When your layout starts as a 4X8 sheet of plywood on sawhorses, you have no thought out plan and then you buy a bunch of stuff on eBay you don't have many choices accept to buy another 4X8 sheet of plywood and screw it all together. After ten years and 8 more sheets it is safe to say I can make the case for building my own benchwork.


----------



## Guest (Jan 6, 2018)

I always built my own benchwork. In 2010 we moved into a condo. I built an N scale layout in the den, a 12x12 room. I didn't have any place to build benchwork so I ordered kits from Sievers. It's a good alternative for guys that either lack the ability, interest, time, etc. to build their own benchwork.


----------



## Lehigh74 (Sep 25, 2015)

I enjoy working with wood so, I would never consider professionally built benchwork. But I do admire commercial benchwork. The design and craftsmanship of Mianne and the one that Rocky Mountaineer has (Dunham I think) are truly impressive. I’m also impressed by some of the home built benchwork. Steamfan77’s LIRR and the one the Bob S built stick in my mind as a few elegant examples.

Most of my layout was built in the 80s and has rather crude benchwork. Not much more than 2X4s nailed into roof rafters and truss members. The little staging area I just made, was built (like Brian’s) with a clear work/storage area underneath. It’s supported by the walls and has no supports to the floor.


----------



## cole226 (Feb 8, 2013)

Wood said:


> When your layout starts as a 4X8 sheet of plywood on sawhorses, you have no thought out plan and then you buy a bunch of stuff on eBay you don't have many choices accept to buy another 4X8 sheet of plywood and screw it all together. After ten years and 8 more sheets it is safe to say I can make the case for building my own benchwork.
> 
> View attachment 390778


a picture is worth a million words. :thumbsup:


----------



## Guest (Jan 6, 2018)

Good looking benchwork framing, Bob. Sturdy, well done, and NO wretched center posts that obstruct a smooth working space underneath. Smart!!!!!!

Think about this, you spend hours and hours working under the benchwork to do your wiring. Why would you want any benchwork frame that obstructs freedom of movement underneath. I had a local Chicago contractor build a benchwork system for me a long time ago that had all of these support members that made it impossible to work under. I spent a lot of money for this system and I vowed NEVER again.

And this is my main message with this thread. If you are contemplating a layout, think about the time you will spend underneath the layout in the build out phase and select a method that facilitates this, not obstructs it. Sure, it is certainly nice to save a while bunch of money, but convenience can be translated as not so much in putting the framework together, *it is having to deal with it after it is up.*


----------



## Yellowstone Special (Jun 23, 2015)

BobS said:


> I am currently working on a man cave for one of my sons. We framed and built a complete room for him in his basement. I am planning a small N gauge layout in the near future, and that may by my last hurrah, for building, that is. As Spence mentioned, arthritis is getting the better of me, and it's getting harder to do anything manually. I've lost much of the hand strength and most of the dexterity I used to have. And, it hurts like, well, it's bad.

*DATASET EXTRACT*.
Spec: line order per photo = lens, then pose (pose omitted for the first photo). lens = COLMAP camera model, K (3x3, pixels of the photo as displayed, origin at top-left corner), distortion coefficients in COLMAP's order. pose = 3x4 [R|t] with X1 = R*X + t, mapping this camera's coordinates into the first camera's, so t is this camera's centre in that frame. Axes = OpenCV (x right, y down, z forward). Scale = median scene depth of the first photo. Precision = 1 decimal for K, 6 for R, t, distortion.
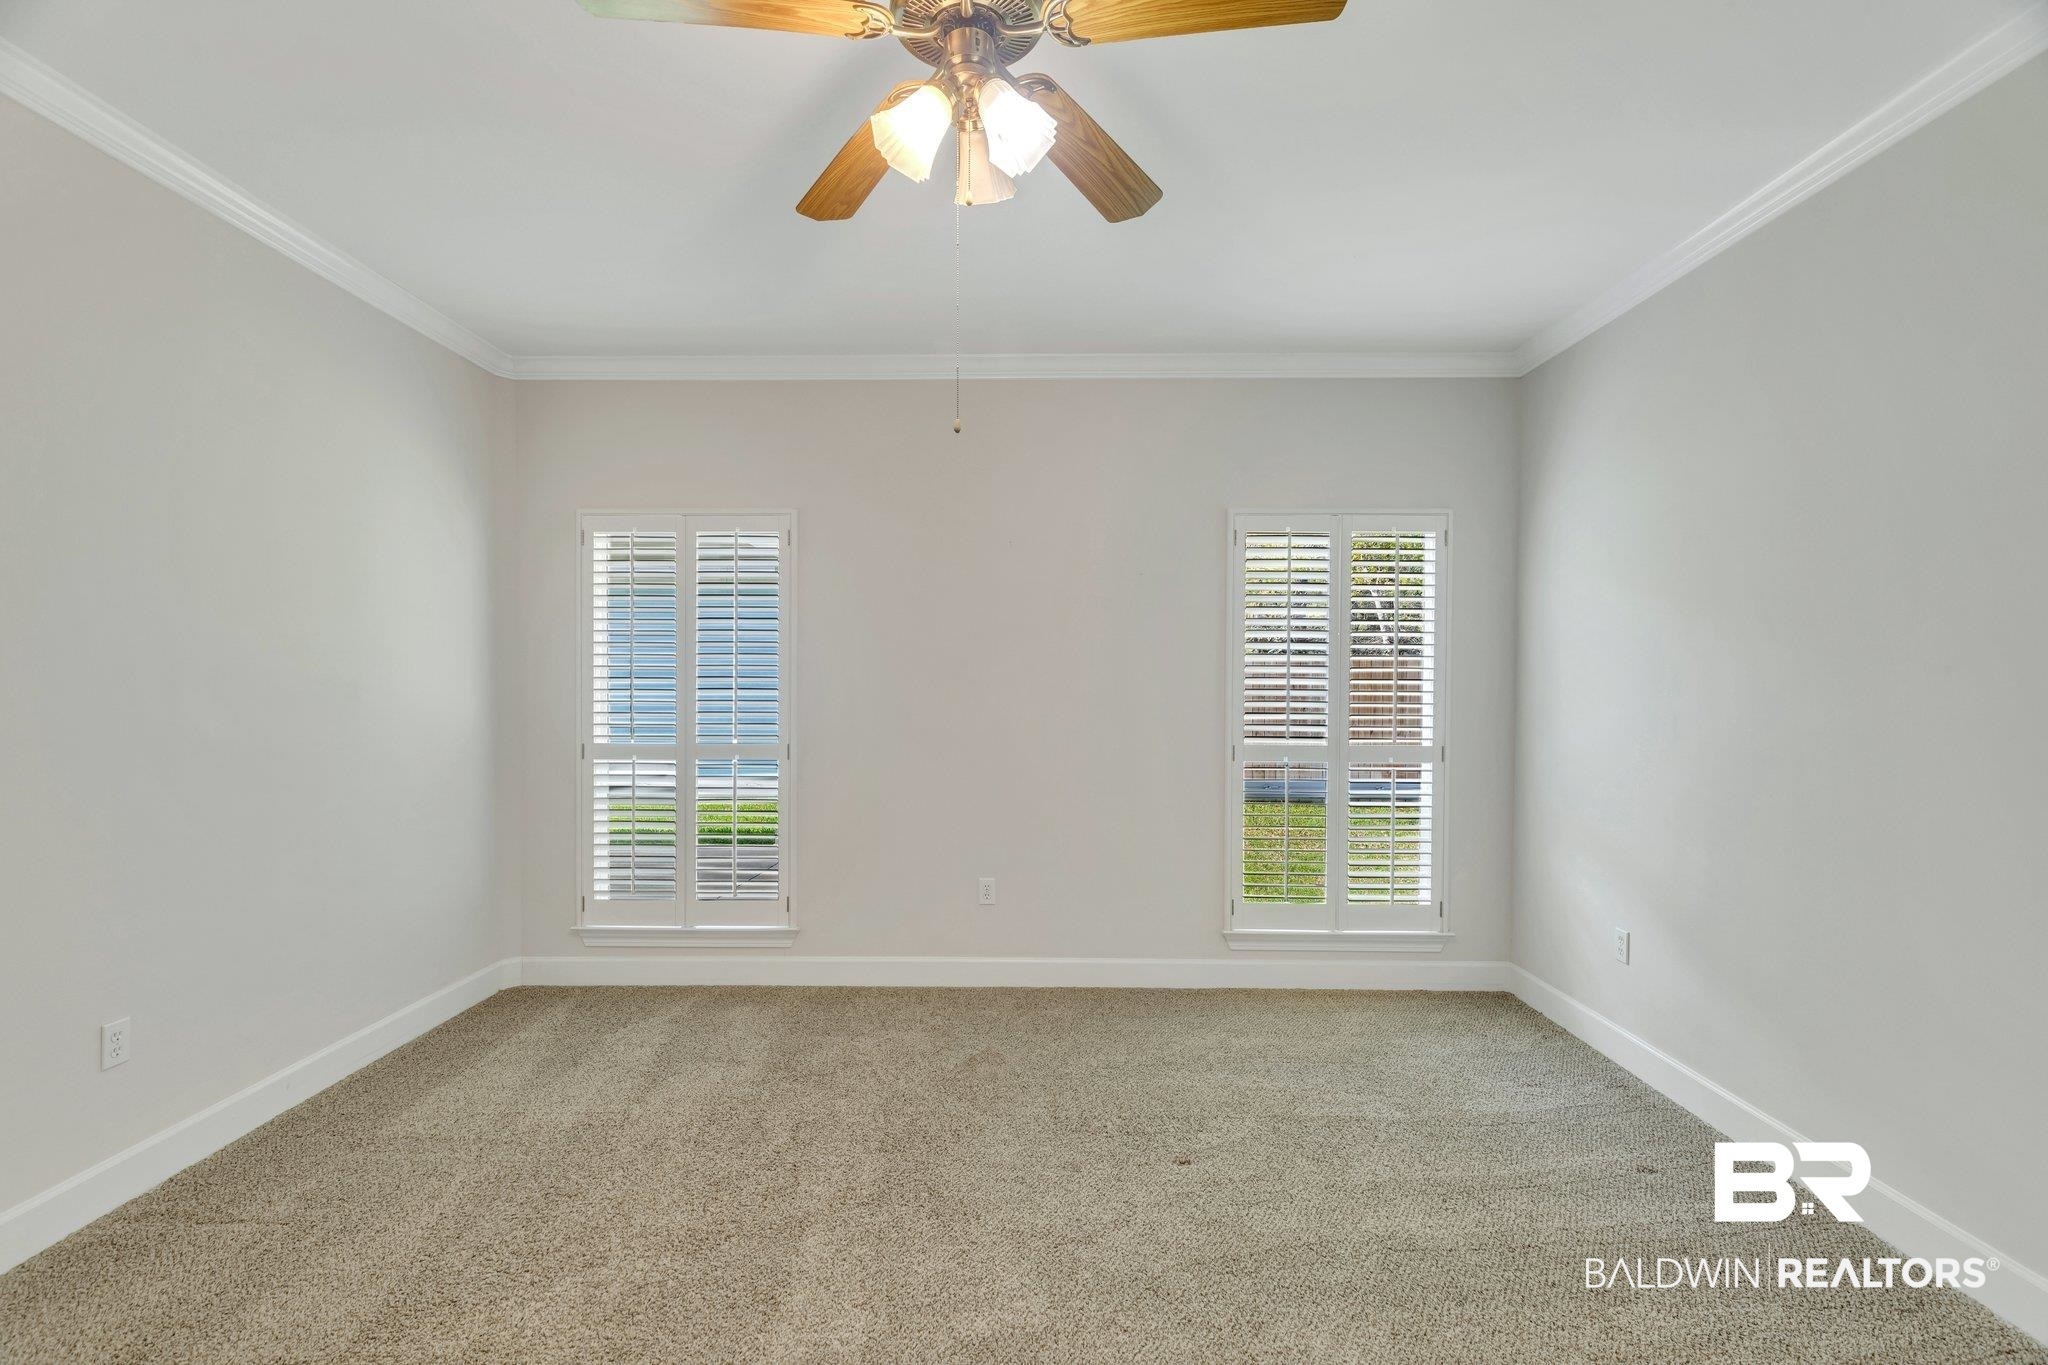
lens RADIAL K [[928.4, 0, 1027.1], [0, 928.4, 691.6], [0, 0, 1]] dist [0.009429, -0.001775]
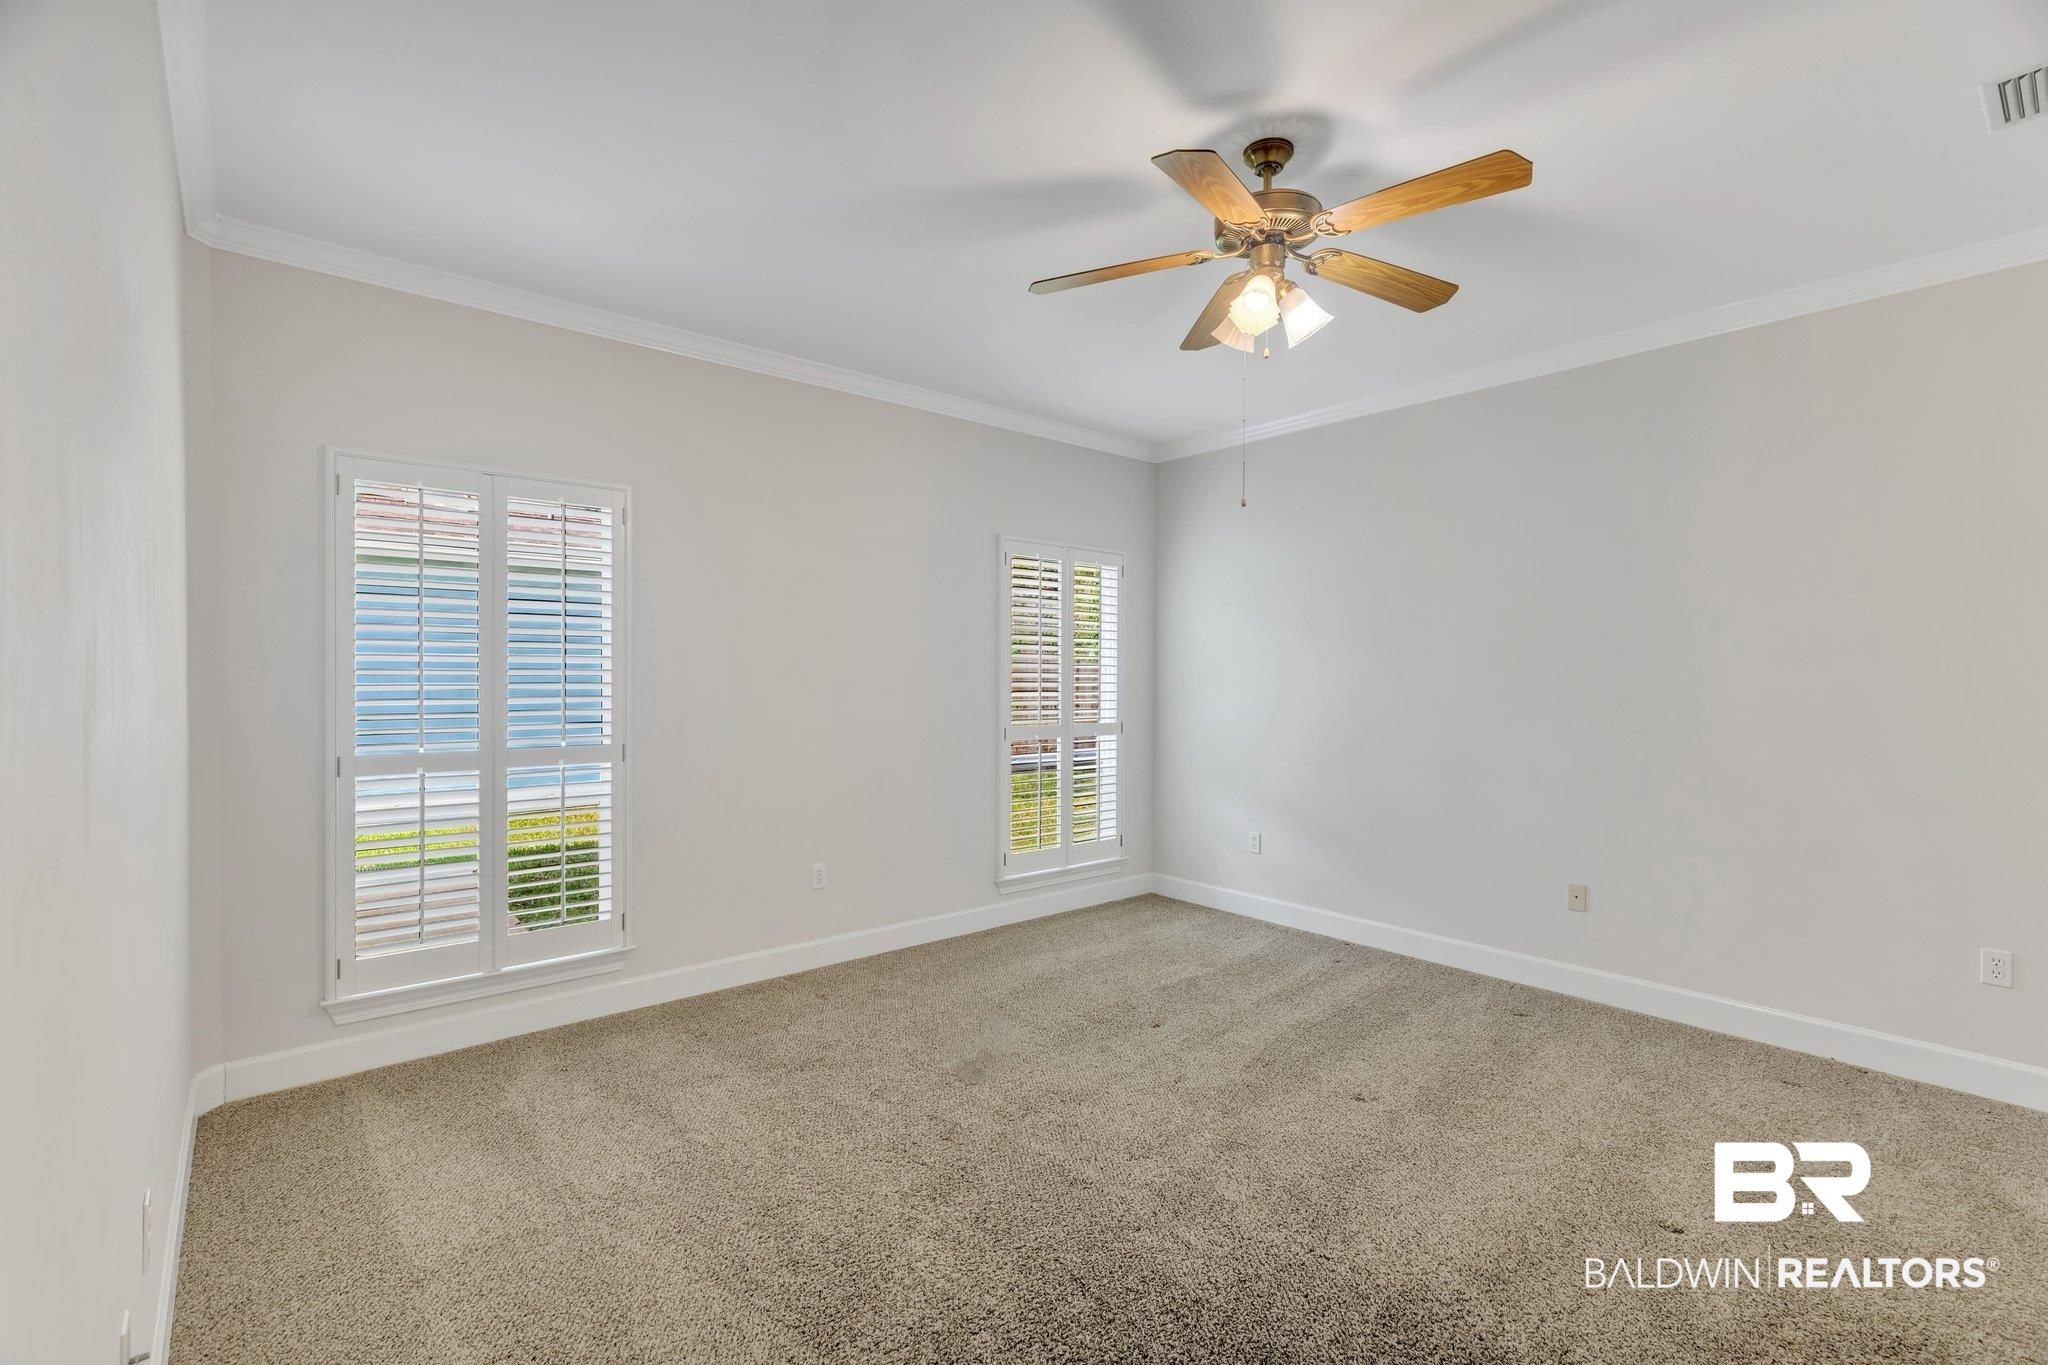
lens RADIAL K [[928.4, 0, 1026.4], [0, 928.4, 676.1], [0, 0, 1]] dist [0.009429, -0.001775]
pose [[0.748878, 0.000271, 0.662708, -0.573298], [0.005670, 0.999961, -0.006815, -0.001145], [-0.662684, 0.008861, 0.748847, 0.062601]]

...

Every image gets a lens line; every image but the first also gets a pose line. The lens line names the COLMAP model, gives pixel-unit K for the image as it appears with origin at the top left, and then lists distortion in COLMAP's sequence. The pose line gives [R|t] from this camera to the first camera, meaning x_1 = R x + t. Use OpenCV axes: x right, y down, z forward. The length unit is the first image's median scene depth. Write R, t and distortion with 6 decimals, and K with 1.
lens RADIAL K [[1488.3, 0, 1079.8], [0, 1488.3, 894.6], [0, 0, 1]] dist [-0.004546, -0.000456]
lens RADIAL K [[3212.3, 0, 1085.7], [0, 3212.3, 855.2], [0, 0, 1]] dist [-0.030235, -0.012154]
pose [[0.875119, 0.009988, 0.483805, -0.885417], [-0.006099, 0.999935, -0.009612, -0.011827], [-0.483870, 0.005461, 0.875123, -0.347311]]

*WHAT YOU NEED TO DO*.
A - In the benchwork forum thread, which company sold the kits ordered by the poster who moved into a condo in 2010?
B - Carry on the benchwork forum thread from its last sentence.
The entries are separate material, unrelated to the benchwork forum thread.

*ANSWERS BY ITEM NUMBER*.
A - Sievers.

B -
I'm sorry to learn of this, Bob. Best wishes living with it.

That answers my question to you over in the N scale section. Please post pictures if you can, on the progress of your planned N scale layout, as I may be building one in the near future as well.


----------



## Texas Pete (Sep 28, 2011)

In my opinion most benchwork is way overbuilt.

2 4x5 tables make up my 4x10 garage platform. I used 1/2" plywood on 1x4 grid with 2x4 legs, 1/4" mdf gussetts, and 1x2 braces. ~180lbs. I can walk on it no problem, could probably tap dance on it if I knew how. Pretty sure the same method could be used to construct a much larger layout.

Pete


----------



## Guest (Jan 6, 2018)

Pete, your green table covering looks fabulous, what did you use?


----------



## Matthew B (Oct 30, 2015)

Passenger Train Collector said:


> Sure, it sounds appealing that some professional benchwork framing systems require only a few small hand tools to assemble it. But heck, going the BV route required one power saw, one power drill, one power screw driver and many screws. That's it!


You're a better man than myself. I have to include a full bottle of antiseptic and tube of Neosporin to my tool list.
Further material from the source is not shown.